Naomi Trammel interviewed by Allen Tullos, Greenville, South Carolina, March 25, 1980. Interview # H-258 in the Southern Oral History Program Collection (#4007), Southern Historical Collection, Wilson Library, University of North Carolina at Chapel Hill.
Audio File:
Duration:
1:49
Transcript:
Audio Transcript
- Allen Tullos
- Well, what time of day would you get up to start work in the morning, when you were working there in the spinning room?
- Naomi Sizemore Trammel
- Well, we’d go early, I really don’t know what time it was. But, anyway, we’d have to go early, and we worked one hour longer than people do now, in the mill.

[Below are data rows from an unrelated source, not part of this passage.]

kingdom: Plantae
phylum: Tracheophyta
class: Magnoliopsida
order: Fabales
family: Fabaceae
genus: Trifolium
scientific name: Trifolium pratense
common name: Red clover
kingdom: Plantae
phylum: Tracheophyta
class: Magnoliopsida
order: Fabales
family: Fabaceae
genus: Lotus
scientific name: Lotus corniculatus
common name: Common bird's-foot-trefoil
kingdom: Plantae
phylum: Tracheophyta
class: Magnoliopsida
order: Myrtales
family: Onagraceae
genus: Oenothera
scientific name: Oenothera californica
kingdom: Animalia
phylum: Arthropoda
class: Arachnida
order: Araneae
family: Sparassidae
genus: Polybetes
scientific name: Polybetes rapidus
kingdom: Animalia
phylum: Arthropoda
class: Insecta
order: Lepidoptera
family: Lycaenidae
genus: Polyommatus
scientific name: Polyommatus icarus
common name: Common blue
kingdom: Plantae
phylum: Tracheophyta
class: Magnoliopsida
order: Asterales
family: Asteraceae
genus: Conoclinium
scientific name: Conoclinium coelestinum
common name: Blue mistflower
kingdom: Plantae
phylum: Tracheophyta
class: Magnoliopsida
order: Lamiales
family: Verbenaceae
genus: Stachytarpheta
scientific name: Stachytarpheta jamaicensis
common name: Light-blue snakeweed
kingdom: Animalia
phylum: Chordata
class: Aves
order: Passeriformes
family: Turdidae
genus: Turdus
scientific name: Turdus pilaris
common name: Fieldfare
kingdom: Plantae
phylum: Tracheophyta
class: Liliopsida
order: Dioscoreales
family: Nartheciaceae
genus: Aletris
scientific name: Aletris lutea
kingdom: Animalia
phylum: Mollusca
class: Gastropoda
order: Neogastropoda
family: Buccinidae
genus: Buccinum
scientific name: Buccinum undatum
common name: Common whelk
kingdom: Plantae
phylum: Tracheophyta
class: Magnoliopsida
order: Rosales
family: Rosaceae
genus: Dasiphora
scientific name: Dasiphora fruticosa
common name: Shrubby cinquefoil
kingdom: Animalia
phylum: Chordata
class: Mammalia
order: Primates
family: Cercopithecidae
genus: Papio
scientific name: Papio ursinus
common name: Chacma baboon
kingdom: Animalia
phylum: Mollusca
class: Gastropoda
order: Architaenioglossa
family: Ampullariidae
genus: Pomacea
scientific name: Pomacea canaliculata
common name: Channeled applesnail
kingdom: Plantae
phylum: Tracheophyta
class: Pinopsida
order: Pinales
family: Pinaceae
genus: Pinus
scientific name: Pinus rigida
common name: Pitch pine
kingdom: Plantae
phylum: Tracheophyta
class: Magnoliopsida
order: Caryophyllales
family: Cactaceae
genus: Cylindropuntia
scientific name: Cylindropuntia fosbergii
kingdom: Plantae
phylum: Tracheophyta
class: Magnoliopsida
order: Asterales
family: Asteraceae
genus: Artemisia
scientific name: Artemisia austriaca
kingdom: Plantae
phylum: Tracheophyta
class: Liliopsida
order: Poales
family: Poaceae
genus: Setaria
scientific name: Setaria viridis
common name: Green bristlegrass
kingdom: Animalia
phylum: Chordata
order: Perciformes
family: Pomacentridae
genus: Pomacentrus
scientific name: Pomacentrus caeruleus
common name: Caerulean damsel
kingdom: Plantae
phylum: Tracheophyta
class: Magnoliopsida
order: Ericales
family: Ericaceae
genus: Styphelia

I don’t know why, but they did. And it paid off in five dollar gold pieces. I told them I wished I’d had sense enough to save some of them. [laughter]
- Allen Tullos
- How often would you get paid?
- Naomi Sizemore Trammel
- Well, we’d have to work two weeks ‘fore we got our pay. And ’bout my highest bill was nine dollars. For two weeks! Worked in the cloth room sixty cents a day. It big money!
- Allen Tullos
- How long did you work in the spinning room there, when you first started?
- Naomi Sizemore Trammel
- I worked on up till I got grown, and then I went to the cloth room.
- Allen Tullos
- This was all at the Victor Mill?
- Naomi Sizemore Trammel
- Victor Mill, that’s all at Victor Mill. That’s where I went, you know, when Pa and Ma died.
- Allen Tullos
- Well, when you were on your job in the spinning room when you were just starting out, did someone teach you.
- Naomi Sizemore Trammel
- Oh, yeah, they had to show us how, ’cause I’d never been in a mill. They had to learn us. But didn’t take me long to learn.
- Allen Tullos
- Who taught you?
- Naomi Sizemore Trammel
- Just some of them would be a spinner, you know, they’d put us with one of the spinners and they’d show us how. That’s all they had to do.
- Allen Tullos
- Was it mostly girls or women?
- Naomi Sizemore Trammel
- Yeah, they girls, mostly. No, it mostly children. I mean, big enough to spin. It was easy to learn, all we had to do just put that bobbin in there, and put it up.